Question

In: Finance

Until recently, state law left the Vermont Alcohol and Tobacco Company (“VAT”) with a near-monopoly on...

Until recently, state law left the Vermont Alcohol and Tobacco Company (“VAT”) with a near-monopoly on sales of these items in Vermont. (Mail order is prohibited.) The legislation has just been repealed, and soon competing retailers will be opening up stores in Vermont. As the CFO, you are deciding whether this should affect VAT’s target leverage ratio (currently 50%). If you want to improve shareholder value, you should

Group of answer choices

A. Raise the ratio. The repeal means that your firm needs to become more competitive, and higher debt payments will force management to run a tighter operation.

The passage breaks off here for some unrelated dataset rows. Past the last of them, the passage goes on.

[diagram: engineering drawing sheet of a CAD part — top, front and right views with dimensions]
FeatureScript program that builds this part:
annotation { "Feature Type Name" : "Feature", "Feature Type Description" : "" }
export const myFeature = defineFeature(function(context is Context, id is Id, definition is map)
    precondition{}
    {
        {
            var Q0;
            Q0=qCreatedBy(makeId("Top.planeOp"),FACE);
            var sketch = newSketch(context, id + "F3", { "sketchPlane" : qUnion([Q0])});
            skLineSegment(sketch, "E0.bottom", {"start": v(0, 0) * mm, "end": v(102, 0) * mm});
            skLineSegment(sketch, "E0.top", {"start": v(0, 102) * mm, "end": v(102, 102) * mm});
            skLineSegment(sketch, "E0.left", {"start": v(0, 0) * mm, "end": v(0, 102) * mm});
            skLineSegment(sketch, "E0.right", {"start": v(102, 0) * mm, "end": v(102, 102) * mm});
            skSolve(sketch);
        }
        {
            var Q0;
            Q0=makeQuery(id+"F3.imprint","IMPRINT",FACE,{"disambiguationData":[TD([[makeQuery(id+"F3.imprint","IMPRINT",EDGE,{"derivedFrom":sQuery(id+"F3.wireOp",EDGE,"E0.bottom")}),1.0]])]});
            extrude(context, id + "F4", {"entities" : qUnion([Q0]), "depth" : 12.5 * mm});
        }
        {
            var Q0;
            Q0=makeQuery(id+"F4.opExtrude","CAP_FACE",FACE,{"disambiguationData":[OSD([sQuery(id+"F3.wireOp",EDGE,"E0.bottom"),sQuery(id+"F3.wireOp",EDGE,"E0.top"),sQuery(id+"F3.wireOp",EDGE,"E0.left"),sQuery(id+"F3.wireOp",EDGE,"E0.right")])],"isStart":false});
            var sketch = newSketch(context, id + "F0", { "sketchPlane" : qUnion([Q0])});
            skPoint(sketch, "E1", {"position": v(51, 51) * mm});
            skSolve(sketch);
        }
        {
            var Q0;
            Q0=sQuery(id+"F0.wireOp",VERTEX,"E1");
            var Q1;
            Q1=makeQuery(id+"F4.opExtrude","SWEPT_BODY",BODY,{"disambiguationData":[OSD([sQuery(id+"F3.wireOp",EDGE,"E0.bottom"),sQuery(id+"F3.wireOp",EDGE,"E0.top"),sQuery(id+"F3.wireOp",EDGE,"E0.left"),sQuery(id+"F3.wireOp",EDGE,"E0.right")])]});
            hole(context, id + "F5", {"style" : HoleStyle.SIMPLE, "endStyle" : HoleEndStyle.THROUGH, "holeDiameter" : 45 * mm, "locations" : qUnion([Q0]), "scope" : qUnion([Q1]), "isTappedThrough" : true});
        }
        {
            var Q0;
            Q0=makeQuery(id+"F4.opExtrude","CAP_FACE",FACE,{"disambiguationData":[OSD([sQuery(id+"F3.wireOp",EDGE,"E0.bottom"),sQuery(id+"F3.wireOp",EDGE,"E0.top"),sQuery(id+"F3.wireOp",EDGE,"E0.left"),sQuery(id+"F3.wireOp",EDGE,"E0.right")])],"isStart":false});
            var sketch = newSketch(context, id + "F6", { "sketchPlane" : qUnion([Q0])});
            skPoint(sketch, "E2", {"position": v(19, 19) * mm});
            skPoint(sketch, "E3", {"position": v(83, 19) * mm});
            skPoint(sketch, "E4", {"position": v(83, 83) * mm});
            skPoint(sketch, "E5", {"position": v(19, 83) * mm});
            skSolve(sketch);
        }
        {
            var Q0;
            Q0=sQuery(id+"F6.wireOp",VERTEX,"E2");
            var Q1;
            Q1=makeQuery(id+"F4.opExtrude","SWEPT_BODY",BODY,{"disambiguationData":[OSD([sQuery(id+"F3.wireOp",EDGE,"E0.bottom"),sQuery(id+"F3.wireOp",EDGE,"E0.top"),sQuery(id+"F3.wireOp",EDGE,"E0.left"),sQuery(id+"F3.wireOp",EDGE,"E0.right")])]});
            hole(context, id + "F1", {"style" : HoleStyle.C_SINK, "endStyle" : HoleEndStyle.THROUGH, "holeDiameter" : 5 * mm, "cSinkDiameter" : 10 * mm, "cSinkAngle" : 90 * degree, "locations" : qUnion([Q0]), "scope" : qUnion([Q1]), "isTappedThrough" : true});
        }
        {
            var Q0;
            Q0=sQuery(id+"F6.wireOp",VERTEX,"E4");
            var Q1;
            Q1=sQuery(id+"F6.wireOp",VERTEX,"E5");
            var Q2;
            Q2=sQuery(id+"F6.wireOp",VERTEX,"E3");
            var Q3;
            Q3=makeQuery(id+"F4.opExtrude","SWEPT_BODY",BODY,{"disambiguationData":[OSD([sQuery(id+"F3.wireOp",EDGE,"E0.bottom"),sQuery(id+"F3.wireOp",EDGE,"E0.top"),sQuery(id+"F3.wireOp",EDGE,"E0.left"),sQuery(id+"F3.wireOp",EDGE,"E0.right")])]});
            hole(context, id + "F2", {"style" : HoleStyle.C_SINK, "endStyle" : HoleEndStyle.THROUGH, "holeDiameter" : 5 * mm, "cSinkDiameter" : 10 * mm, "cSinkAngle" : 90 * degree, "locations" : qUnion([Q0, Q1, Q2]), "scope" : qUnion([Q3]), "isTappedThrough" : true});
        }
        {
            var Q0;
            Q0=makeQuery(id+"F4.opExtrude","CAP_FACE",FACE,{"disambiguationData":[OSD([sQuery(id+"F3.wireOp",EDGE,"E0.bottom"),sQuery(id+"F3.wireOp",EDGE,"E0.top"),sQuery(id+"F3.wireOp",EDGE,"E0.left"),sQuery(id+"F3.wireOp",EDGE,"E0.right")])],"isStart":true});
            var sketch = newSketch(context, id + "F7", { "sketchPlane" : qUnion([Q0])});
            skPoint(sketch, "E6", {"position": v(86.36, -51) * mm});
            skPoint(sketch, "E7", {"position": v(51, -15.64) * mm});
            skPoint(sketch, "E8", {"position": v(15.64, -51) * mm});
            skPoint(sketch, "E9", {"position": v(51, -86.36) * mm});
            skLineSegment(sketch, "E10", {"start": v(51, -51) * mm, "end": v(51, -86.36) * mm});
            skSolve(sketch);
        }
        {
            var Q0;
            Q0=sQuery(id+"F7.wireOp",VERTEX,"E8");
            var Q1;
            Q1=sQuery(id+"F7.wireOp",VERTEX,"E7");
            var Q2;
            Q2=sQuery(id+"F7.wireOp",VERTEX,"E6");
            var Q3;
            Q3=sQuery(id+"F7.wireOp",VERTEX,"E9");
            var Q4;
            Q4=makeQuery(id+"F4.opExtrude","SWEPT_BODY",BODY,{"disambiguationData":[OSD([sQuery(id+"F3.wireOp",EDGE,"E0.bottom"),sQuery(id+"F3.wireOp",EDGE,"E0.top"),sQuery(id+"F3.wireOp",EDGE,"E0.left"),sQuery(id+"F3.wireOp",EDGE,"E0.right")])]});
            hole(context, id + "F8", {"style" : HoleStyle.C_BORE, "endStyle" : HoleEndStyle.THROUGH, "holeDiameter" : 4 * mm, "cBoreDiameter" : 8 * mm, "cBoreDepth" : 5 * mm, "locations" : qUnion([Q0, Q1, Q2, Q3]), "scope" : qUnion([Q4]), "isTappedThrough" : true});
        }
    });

B. Raise the ratio. Your inventories make good collateral, and using a debt issue to fund a share repurchase will give shareholders a much-needed boost in stock price.

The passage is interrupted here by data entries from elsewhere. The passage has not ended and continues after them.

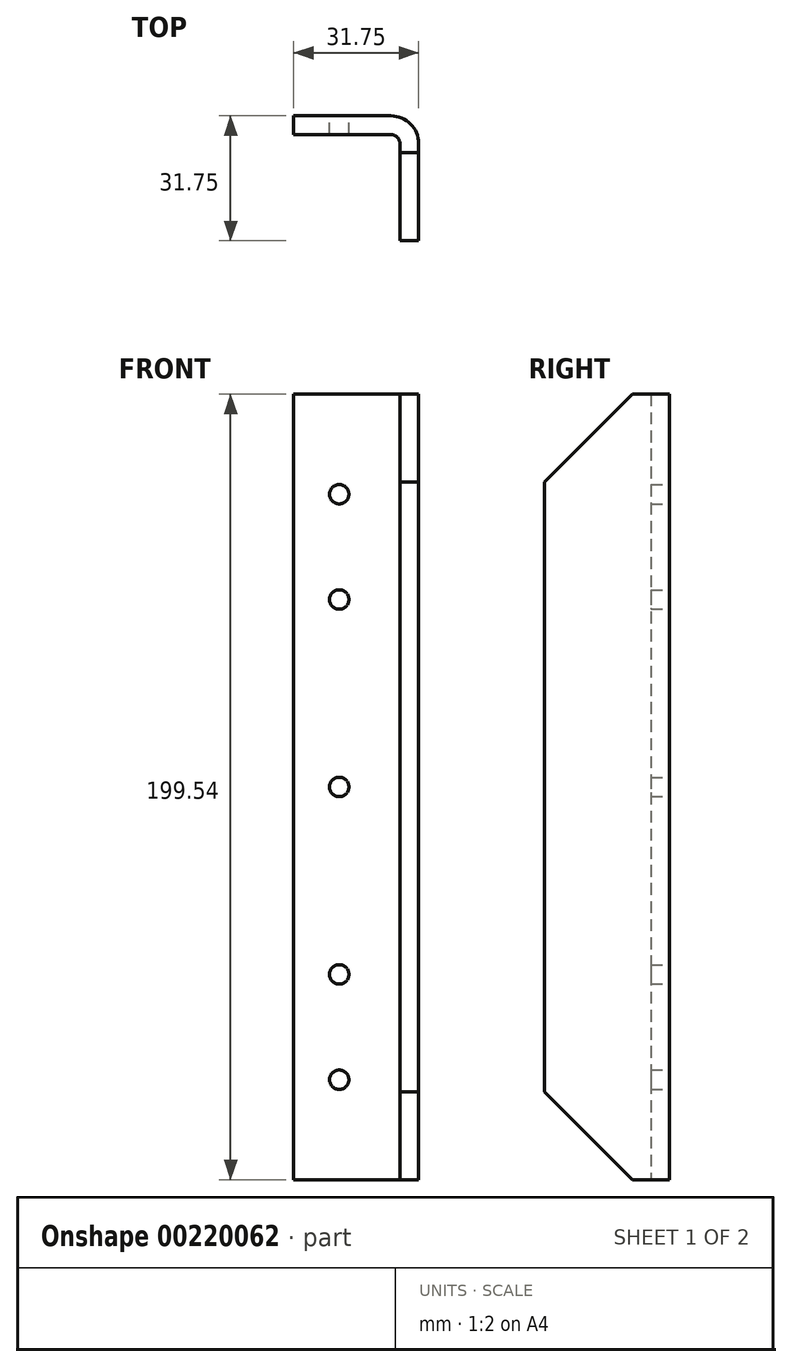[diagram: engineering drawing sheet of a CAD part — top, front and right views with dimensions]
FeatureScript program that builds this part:
annotation { "Feature Type Name" : "Feature", "Feature Type Description" : "" }
export const myFeature = defineFeature(function(context is Context, id is Id, definition is map)
    precondition{}
    {
        {
            var Q0;
            Q0=qCreatedBy(makeId("Top.planeOp"),FACE);
            var sketch = newSketch(context, id + "F0", { "sketchPlane" : qUnion([Q0])});
            skLineSegment(sketch, "E0", {"start": v(0, -7.06) * mm, "end": v(0, -31.75) * mm});
            skLineSegment(sketch, "E1", {"start": v(-7.06, 0) * mm, "end": v(-31.75, 0) * mm});
            skLineSegment(sketch, "E2", {"start": v(-31.75, 0) * mm, "end": v(-31.75, -4.78) * mm});
            skLineSegment(sketch, "E3", {"start": v(-31.75, -4.78) * mm, "end": v(-7.06, -4.78) * mm});
            skLineSegment(sketch, "E4", {"start": v(-4.78, -7.06) * mm, "end": v(-4.78, -31.75) * mm});
            skLineSegment(sketch, "E5", {"start": v(-4.78, -31.75) * mm, "end": v(0, -31.75) * mm});
            skPoint(sketch, "E6.visualSharp", {"position": v(-4.78, -4.78) * mm});
            skArc(sketch, "E6.filletArc", {"start": v(-4.78, -7.06) * mm, "mid": v(-5.44, -5.44) * mm, "end": v(-7.06, -4.78) * mm});
            skPoint(sketch, "E7.visualSharp", {"position": v(0, 0) * mm});
            skArc(sketch, "E7.filletArc", {"start": v(0, -7.06) * mm, "mid": v(-2.07, -2.07) * mm, "end": v(-7.06, 0) * mm});
            skSolve(sketch);
        }
        {
            var Q0;
            Q0 = qSketchRegion(id + "F0", true);
            extrude(context, id + "F1", {"entities" : qUnion([Q0]), "depth" : 199.54 * mm});
        }
        {
            var Q0;
            Q0=makeQuery(id+"F1.opExtrude","CAP_EDGE",EDGE,{"disambiguationData":[OSD([sQuery(id+"F0.wireOp",EDGE,"E5")])],"isStart":false});
            var Q1;
            Q1=makeQuery(id+"F1.opExtrude","CAP_EDGE",EDGE,{"disambiguationData":[OSD([sQuery(id+"F0.wireOp",EDGE,"E5")])],"isStart":true});
            chamfer(context, id + "F2", {"entities" : qUnion([Q0, Q1]), "width" : 22.35 * mm, "tangentPropagation" : true});
        }
        {
            var Q0;
            Q0=qCreatedBy(makeId("Front.planeOp"),FACE);
            var sketch = newSketch(context, id + "F3", { "sketchPlane" : qUnion([Q0])});
            skLineSegment(sketch, "E8.0", {"start": v(0, 199.54) * mm, "end": v(0, 0) * mm, "construction": true});
            skLineSegment(sketch, "E9", {"start": v(-20.2, 199.54) * mm, "end": v(-20.2, 0) * mm, "construction": true});
            skLineSegment(sketch, "E10.0", {"start": v(-7.06, 199.54) * mm, "end": v(-31.75, 199.54) * mm, "construction": true});
            skLineSegment(sketch, "E11.0", {"start": v(-7.06, 0) * mm, "end": v(-31.75, 0) * mm, "construction": true});
            skCircle(sketch, "E12", {"center": v(-20.2, 174.14) * mm, "radius": 2.46 * mm});
            skCircle(sketch, "E13", {"center": v(-20.2, 99.77) * mm, "radius": 2.46 * mm});
            skCircle(sketch, "E14", {"center": v(-20.2, 25.4) * mm, "radius": 2.46 * mm});
            skCircle(sketch, "E15", {"center": v(-20.2, 147.4) * mm, "radius": 2.46 * mm});
            skCircle(sketch, "E16", {"center": v(-20.2, 52.15) * mm, "radius": 2.46 * mm});
            skSolve(sketch);
        }
        {
            var Q0;
            Q0 = qSketchRegion(id + "F3", true);
            extrude(context, id + "F4", {"entities" : qUnion([Q0]), "operationType" : NewBodyOperationType.REMOVE, "depth" : 25.4 * mm});
        }
    });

C. Lower the ratio. The repeal opens up all sorts of growth opportunities for your company, and debt payments would interfere with your ability to pursue these.

D. Lower the ratio. More competition means lower margins, increasing the chance that your firm will miss interest payments and enter financial distress.

Solutions

Expert Solution

D. Lower the ratio. More competition means lower margins, increasing the chance that your firm will miss interest payments and enter financial distress.

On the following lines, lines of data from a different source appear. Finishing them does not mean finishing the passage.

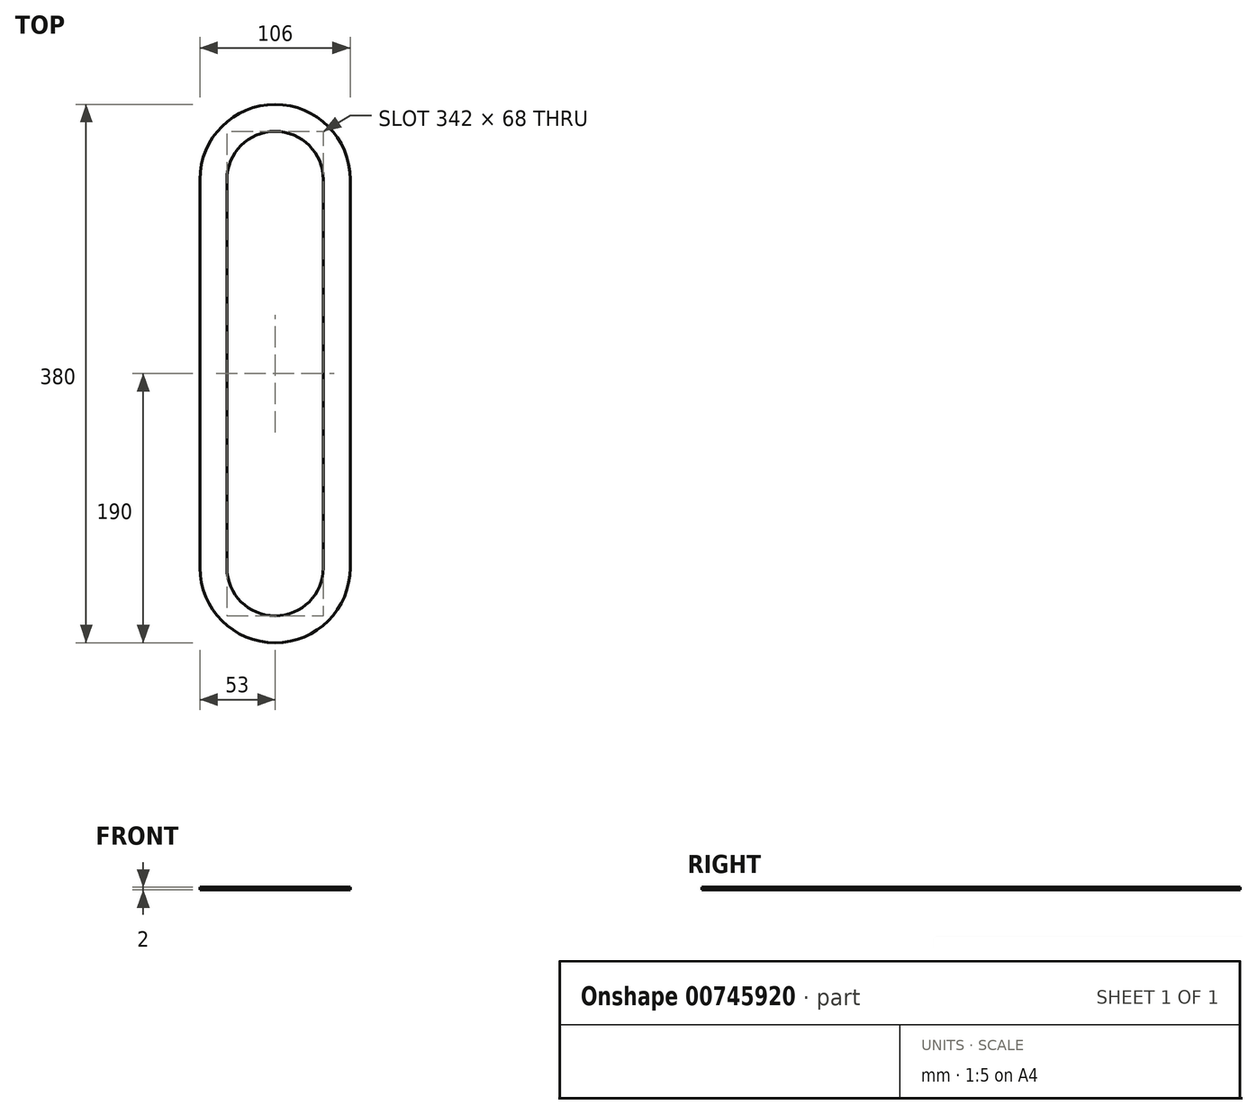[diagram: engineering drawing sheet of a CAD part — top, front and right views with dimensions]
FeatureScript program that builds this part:
annotation { "Feature Type Name" : "Feature", "Feature Type Description" : "" }
export const myFeature = defineFeature(function(context is Context, id is Id, definition is map)
    precondition{}
    {
        {
            var Q0;
            Q0=qCreatedBy(makeId("Top.planeOp"),FACE);
            var sketch = newSketch(context, id + "F0", { "sketchPlane" : qUnion([Q0])});
            skLineSegment(sketch, "E0", {"start": v(0, 195.31) * mm, "end": v(0, -196.88) * mm, "construction": true});
            skLineSegment(sketch, "E1.left", {"start": v(-34, 137) * mm, "end": v(-34, -137) * mm});
            skLineSegment(sketch, "E1.right", {"start": v(34, 137) * mm, "end": v(34, -137) * mm});
            skPoint(sketch, "E1.middle", {"position": v(0, 0) * mm});
            skLineSegment(sketch, "E2.left", {"start": v(-53, 137) * mm, "end": v(-53, -137) * mm});
            skLineSegment(sketch, "E2.right", {"start": v(53, 137) * mm, "end": v(53, -137) * mm});
            skArc(sketch, "E3", {"start": v(34, 137) * mm, "mid": v(0, 171) * mm, "end": v(-34, 137) * mm});
            skArc(sketch, "E4", {"start": v(53, 137) * mm, "mid": v(0, 190) * mm, "end": v(-53, 137) * mm});
            skArc(sketch, "E5", {"start": v(-34, -137) * mm, "mid": v(0, -171) * mm, "end": v(34, -137) * mm});
            skArc(sketch, "E6", {"start": v(-53, -137) * mm, "mid": v(0, -190) * mm, "end": v(53, -137) * mm});
            skLineSegment(sketch, "E7", {"start": v(0, 190) * mm, "end": v(259.94, 190) * mm, "construction": true});
            skLineSegment(sketch, "E8", {"start": v(0, 171) * mm, "end": v(220.94, 171) * mm, "construction": true});
            skLineSegment(sketch, "E9", {"start": v(0, -171) * mm, "end": v(220.94, -171) * mm, "construction": true});
            skLineSegment(sketch, "E10", {"start": v(0, -190) * mm, "end": v(234.78, -190) * mm, "construction": true});
            skSolve(sketch);
        }
        {
            var Q0;
            Q0=makeQuery(id+"F0.imprint","IMPRINT",FACE,{"disambiguationData":[TD([[makeQuery(id+"F0.imprint","IMPRINT",EDGE,{"derivedFrom":sQuery(id+"F0.wireOp",EDGE,"E1.left")}),-1.0]])]});
            extrude(context, id + "F1", {"entities" : qUnion([Q0]), "depth" : 2 * mm, "offsetDistance" : 25 * mm});
        }
    });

Shareholder's value is dependent on the ability of the firm to generate cash-flows and the ability of the firm to be able to service its debt comfortably. As the proportion of debt in the capital structure increases, the risk-ness of the firm increases as higher debt is associated with higher financing and interest costs, which results in a subsequent decline in net profits. As the earnings decrease, shareholders return decreases.

As the debt the leverage increases, the chances of the firm being comfortably able to service its debt decreases as the debt to service ratio decreases. In short, the operating profits to interest costs decrease. All these factors increase the riskiness of the firm.

Hence, lowering the ratio will improve shareholder's value, as the competition means that now the firm will have to work on lower margins owing to high competition.